- Directed by: Ron de Moraes
- Produced by: Mitch Owgang
- Starring: Eric Clapton
- Edited by: Laura Young
- Distributed by: Reprise · Warner
- Release date: November 9, 2004;
- Running time: 210 minutes
- Country: United Kingdom
- Language: English
- Box office: $69,000,000

= Crossroads Guitar Festival 2004 =

The Crossroads Guitar Festival 2004 is a concert film, released by the British rock musician Eric Clapton. It documents live performances and interviews by various guitar players Clapton admires and is the first official Crossroads Guitar Festival. A previous benefit project titled In Concert: A Benefit for the Crossroads Centre at Antigua is sometimes regarded the first festival in the series. The video footage for the release was recorded between June 4 and 6, 2004 in Dallas, Texas. The DVD hit the international market on November 9 the same year and is distributed and licensed through Reprise and Warner Bros.
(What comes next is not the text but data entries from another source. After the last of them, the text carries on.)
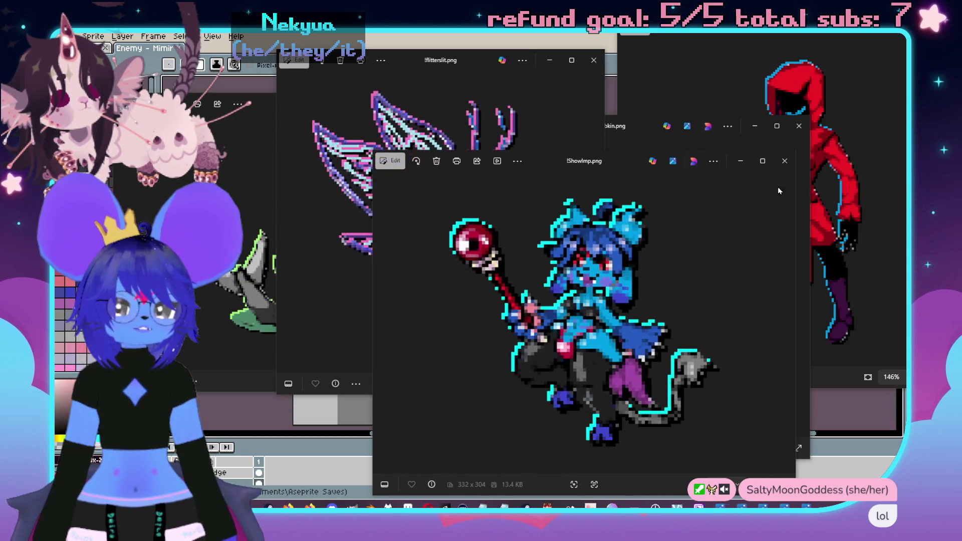
{"action": "left_click", "coordinate": [785, 161]}
{"action": "left_click", "coordinate": [799, 126]}
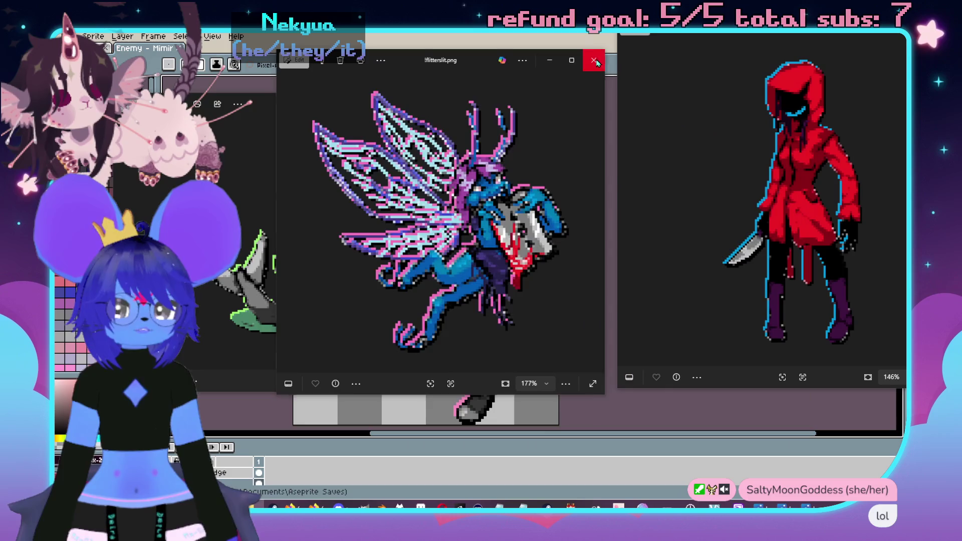
{"action": "left_click", "coordinate": [594, 61]}
{"action": "left_click", "coordinate": [485, 104]}
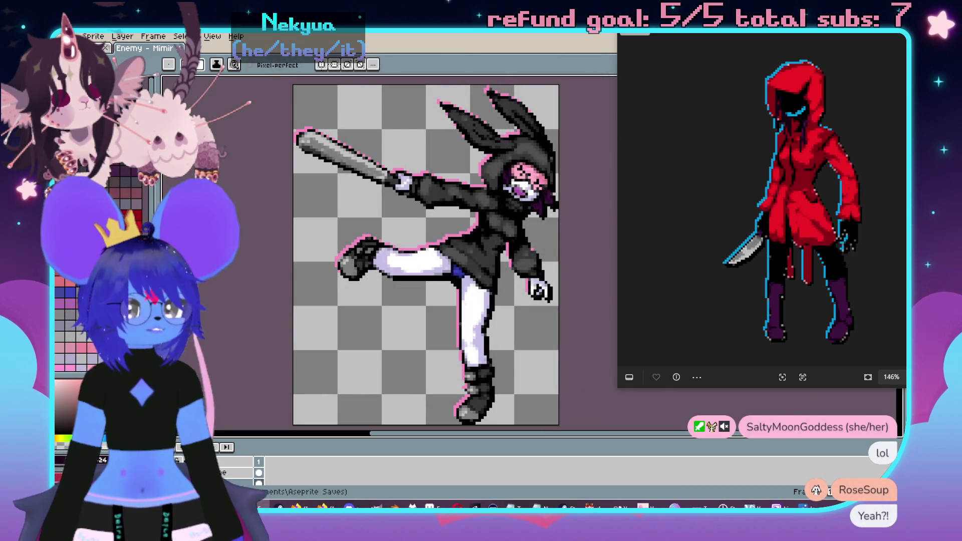
- Close the cutter.png viewer, zoom out the Aseprite canvas, and switch to scuffle.png
{"action": "left_click", "coordinate": [893, 34]}
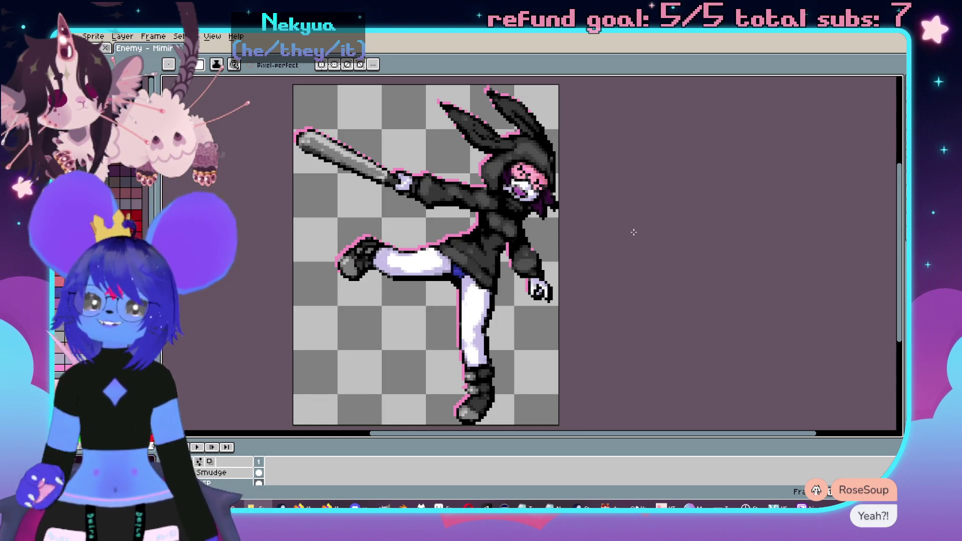
{"action": "key", "text": "minus"}
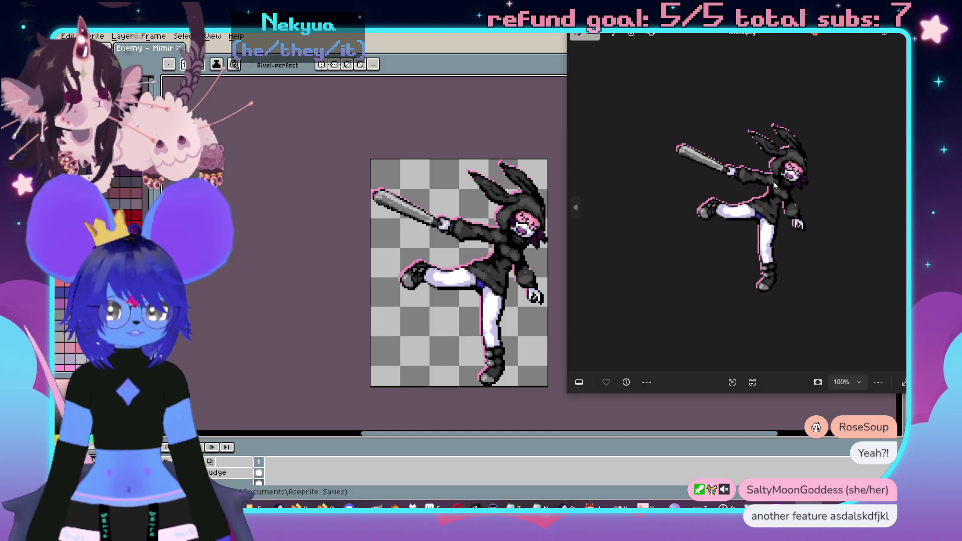
{"action": "key", "text": "alt+F4"}
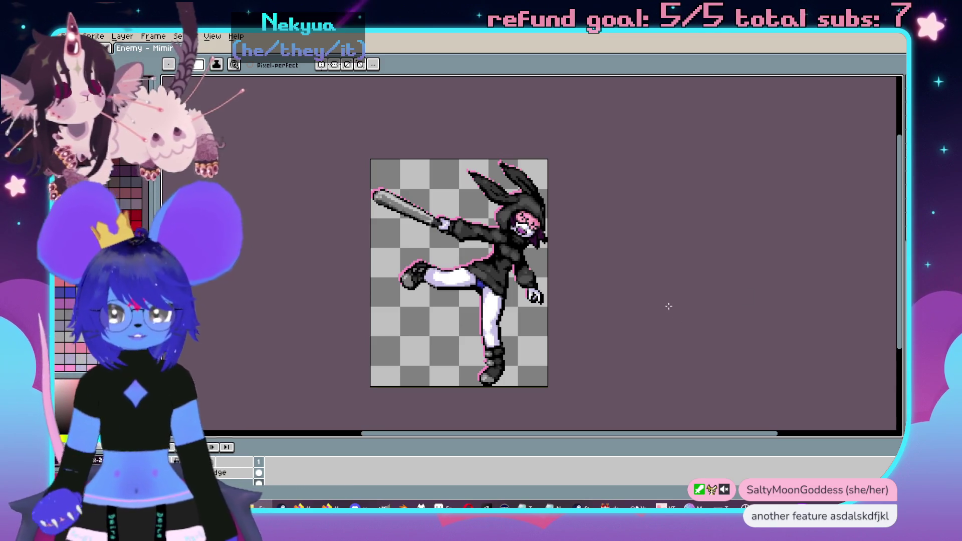
{"action": "key", "text": "ctrl+Tab"}
- Zoom and pan the canvas to inspect the blue scuffle.png humanoid
{"action": "scroll", "coordinate": [586, 196], "scroll_direction": "down", "scroll_amount": 2}
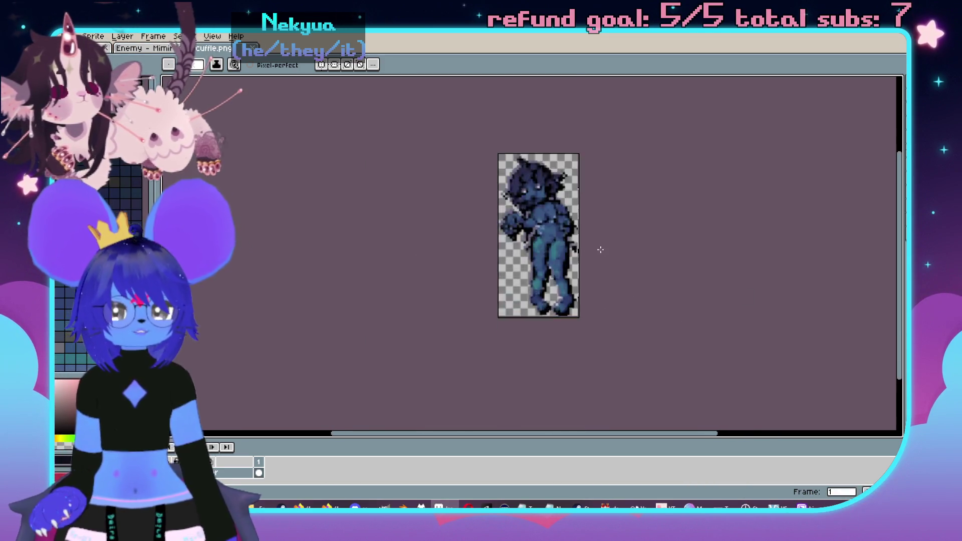
{"action": "scroll", "coordinate": [576, 265], "scroll_direction": "up", "scroll_amount": 2}
{"action": "scroll", "coordinate": [606, 260], "scroll_direction": "down", "scroll_amount": 1}
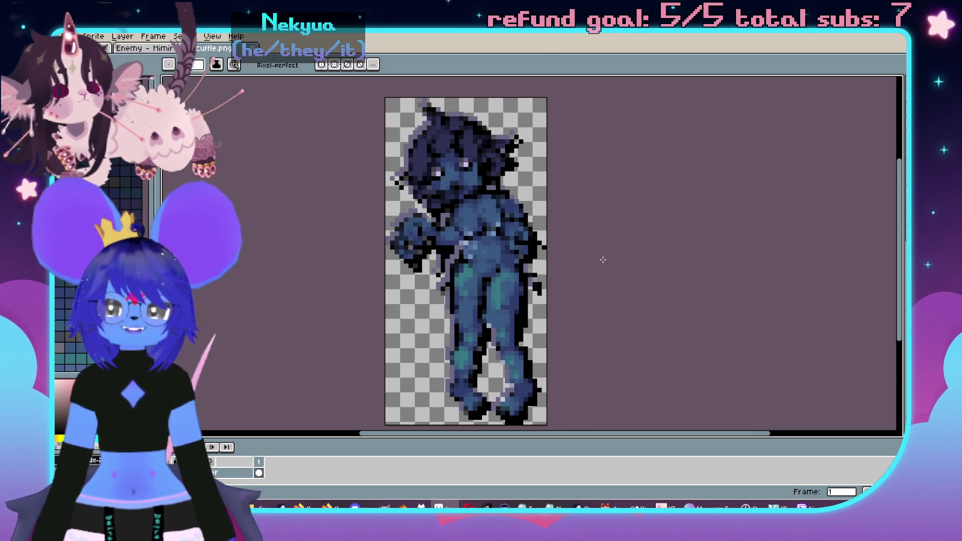
{"action": "scroll", "coordinate": [623, 223], "scroll_direction": "up", "scroll_amount": 1}
{"action": "left_click_drag", "start_coordinate": [540, 226], "coordinate": [579, 235]}
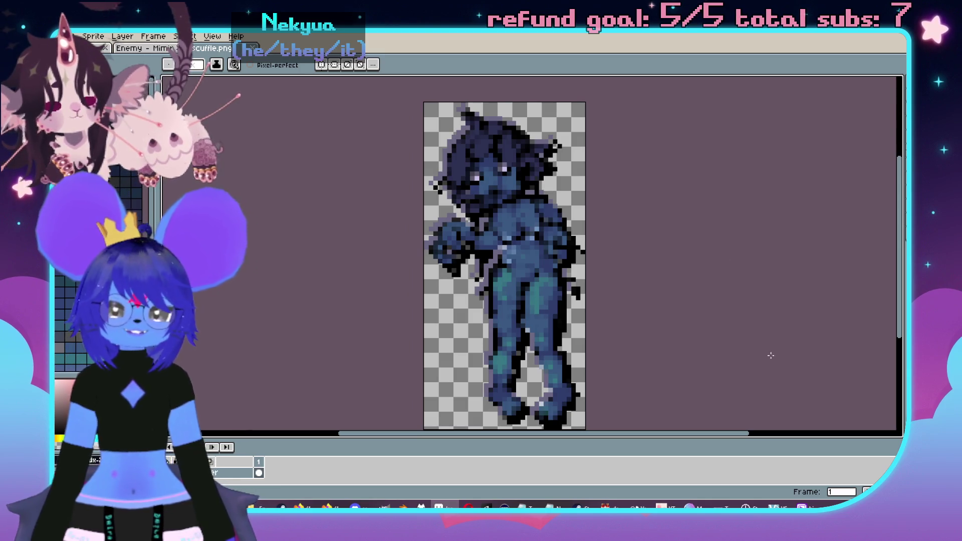
{"action": "left_click_drag", "start_coordinate": [707, 290], "coordinate": [680, 304]}
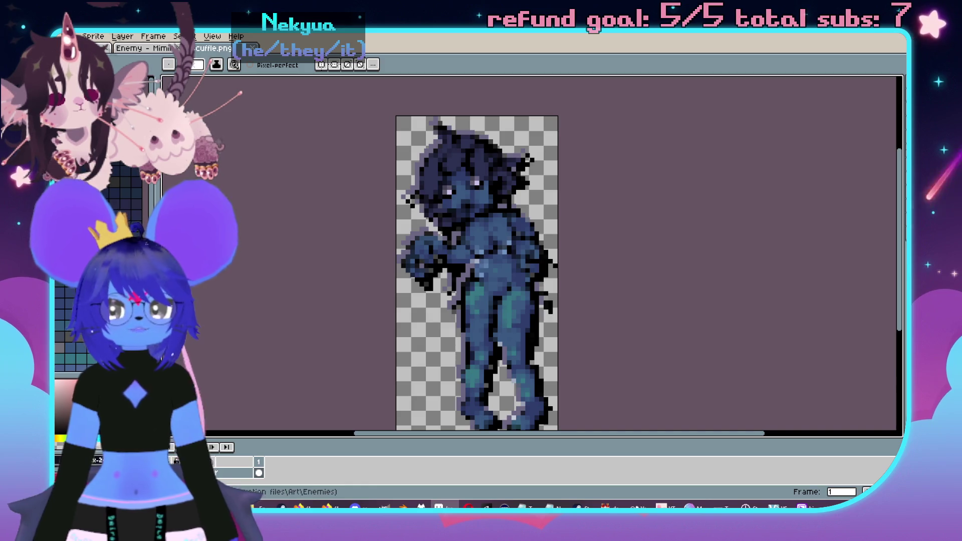
{"action": "scroll", "coordinate": [636, 268], "scroll_direction": "up", "scroll_amount": 1}
{"action": "scroll", "coordinate": [657, 254], "scroll_direction": "down", "scroll_amount": 1}
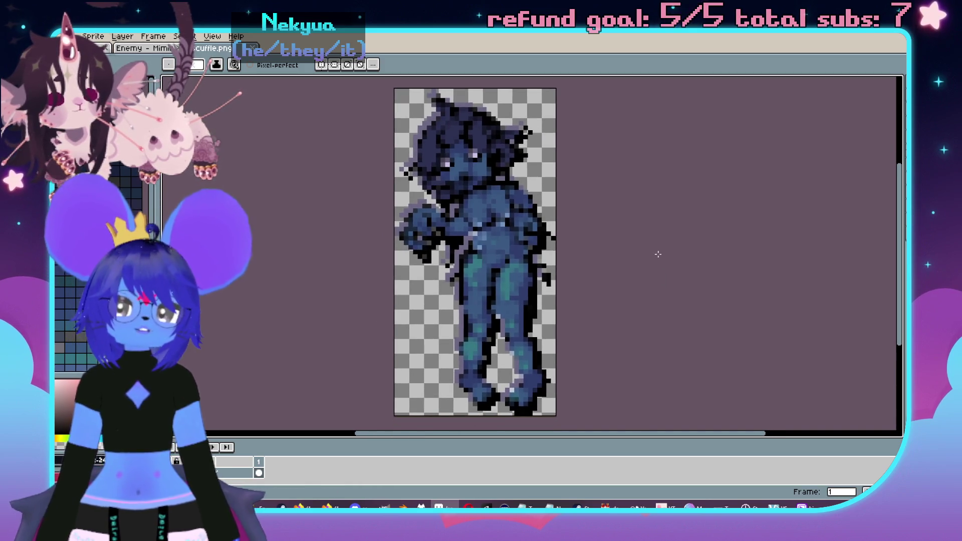
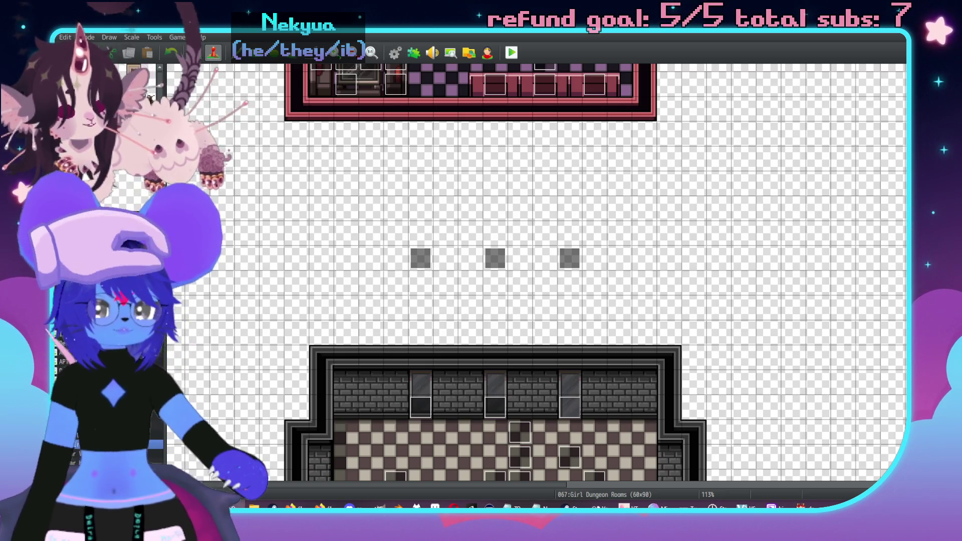
- Pan across the dungeon map to the pink rooms and the lower room
{"action": "middle_click", "coordinate": [506, 340]}
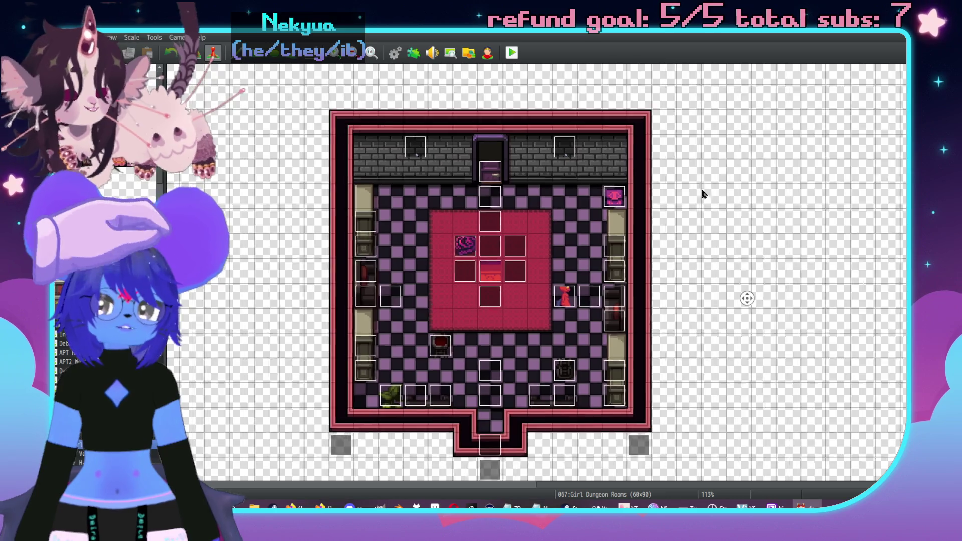
{"action": "middle_click", "coordinate": [621, 275]}
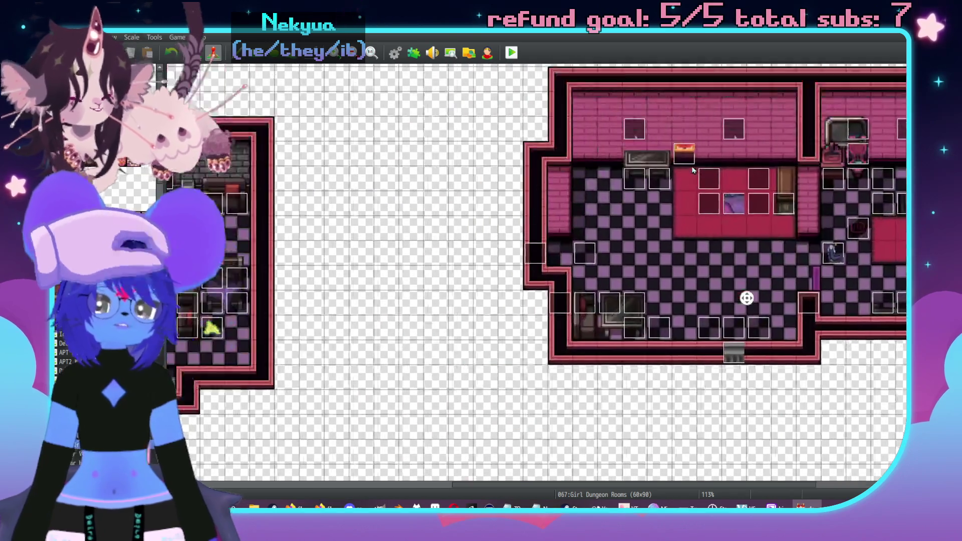
{"action": "middle_click", "coordinate": [724, 249]}
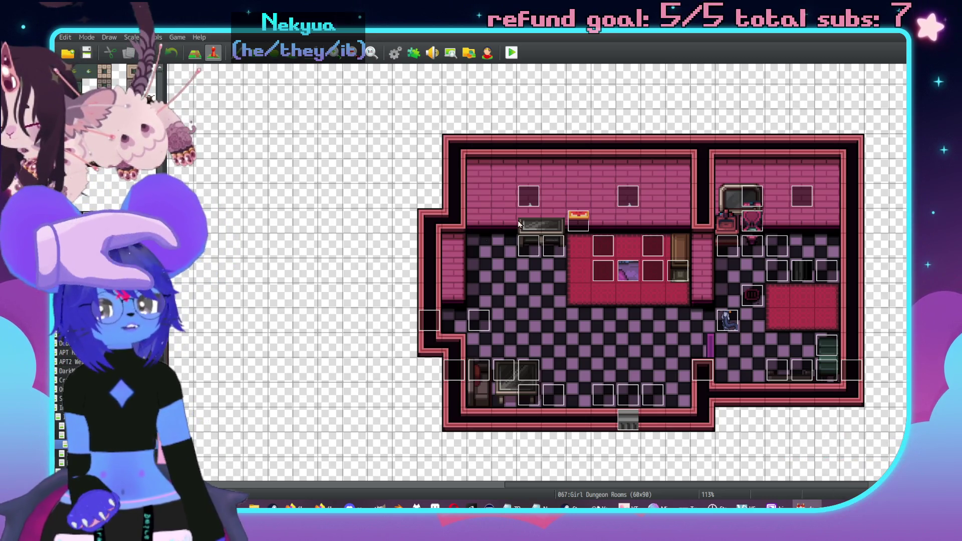
{"action": "scroll", "coordinate": [521, 332], "scroll_direction": "down", "scroll_amount": 5}
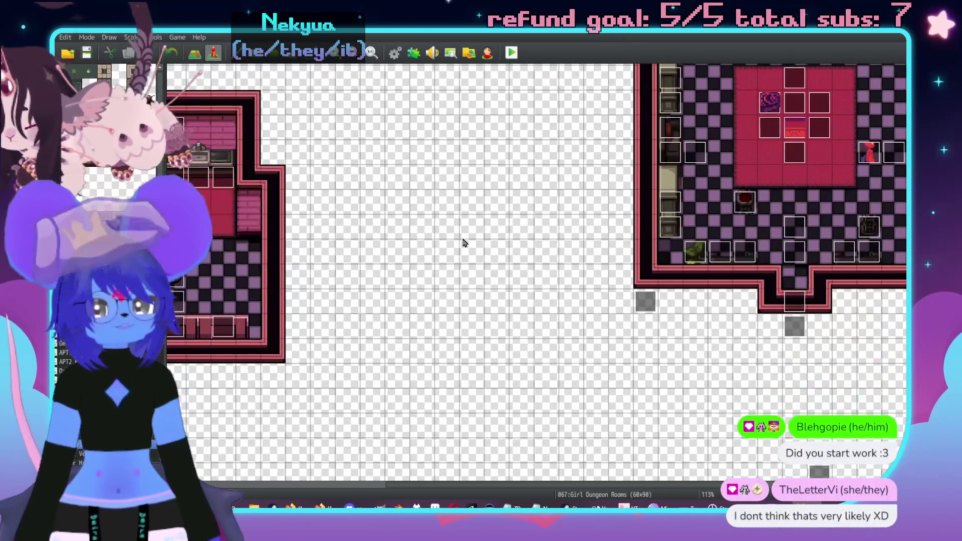
{"action": "middle_click", "coordinate": [464, 205]}
{"action": "scroll", "coordinate": [395, 273], "scroll_direction": "right", "scroll_amount": 5}
{"action": "scroll", "coordinate": [396, 272], "scroll_direction": "up", "scroll_amount": 2}
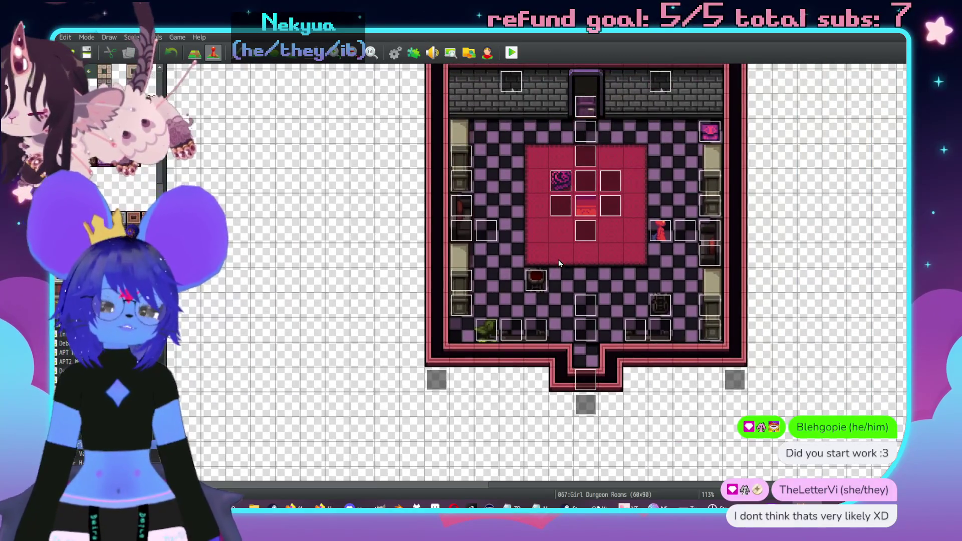
{"action": "scroll", "coordinate": [515, 215], "scroll_direction": "down", "scroll_amount": 8}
Records.

==Track listing==
===Disc 1===
1. Eric Clapton – "Cocaine"
2. Robert Lockwood Jr. – "Love in Vain Blues"
3. Eric Clapton, Robert Cray, Hubert Sumlin & Jimmie Vaughan	– "Killing Floor"
4. Eric Clapton, Robert Cray, Buddy Guy, Hubert Sumlin & Jimmie Vaughan – "Sweet Home Chicago"
5. Eric Clapton, Robert Cray, Robert Randolph & Jimmie Vaughan – "Six Strings Down"
6. Eric Clapton, Robert Cray, Buddy Guy, B.B. King & Jimmie Vaughan – "Rock Me Baby"
7. Dan Tyminski with Ron Block – "I Am A Man Of Constant Sorrow"
8. Dan Tyminski With Ron Block – "Road To Nash Vegas"
9. James Taylor with Jerry Douglas – "Copperline"
10. James Taylor with Joe Walsh - "Steamroller"
11. Vince Gill with Jerry Douglas - "Oklahoma Borderline"
12. Vince Gill with Jerry Douglas – "What the Cowgirls Do"
13. J. J. Cale with Eric Clapton – "After Midnight"
14. J. J. Cale with Eric Clapton – "Call Me the Breeze"
15. Robert Randolph and the Family Band – "The March"
16. Doyle Bramhall II	– "Green Light Girl"
17. Carlos Santana with Eric Clapton – "Jingo"
18. John Mayer – "City Love"

===Disc 2===
1. Vishwa Mohan Bhatt – "Rag Bihag"
2. John McLaughlin – "Tones for Elvin Jones"
3. Larry Carlton – "Josie"
4. David "Honeyboy" Edwards – "Going Down Slow"
5. Eric Clapton – "If I Had Possession Over Judgement Day"
6. Robert Cray – "Time Makes Two"
7. Jonny Lang – "Give Me Up Again"
8. David Hidalgo – "Neighborhood"
9. Steve Vai	– "I'm the Hell Outta Here"
10. Eric Johnson – "Desert Rose"
11. Joe Walsh	– "Funk 49"
12. Joe Walsh – "Rocky Mountain Way"
13. Eric Clapton – "I Shot the Sheriff"
14. Eric Clapton – "Have You Ever Loved A Woman (Blues In C)"
15. ZZ Top – "La Grange"
16. ZZ Top – "Tush"

==Chart positions==

===Weekly charts===

| Chart (2004–2015) | Peak position |
|---|---|
| Portuguese Music DVD (AFP) | 10 |
| Swedish Music DVD (Sverigetopplistan) | 5 |
| Swiss Music DVD (Schweizer Hitparade) | 4 |

==Certifications==

| Region | Certification | Certified units/sales |
| Australia (ARIA) | 3× Platinum | 45,000^{^} |
| Canada (Music Canada) | 3× Platinum | 30,000^{^} |
| France (SNEP) | Platinum | 20,000^{*} |
| New Zealand (RMNZ) | Platinum | 5,000^{^} |
| United Kingdom (BPI) | Gold | 25,000^{^} |
| United States (RIAA) | 10× Platinum | 1,000,000^{^} |
^{*} Sales figures based on certification alone. ^{^} Shipments figures based on certification alone.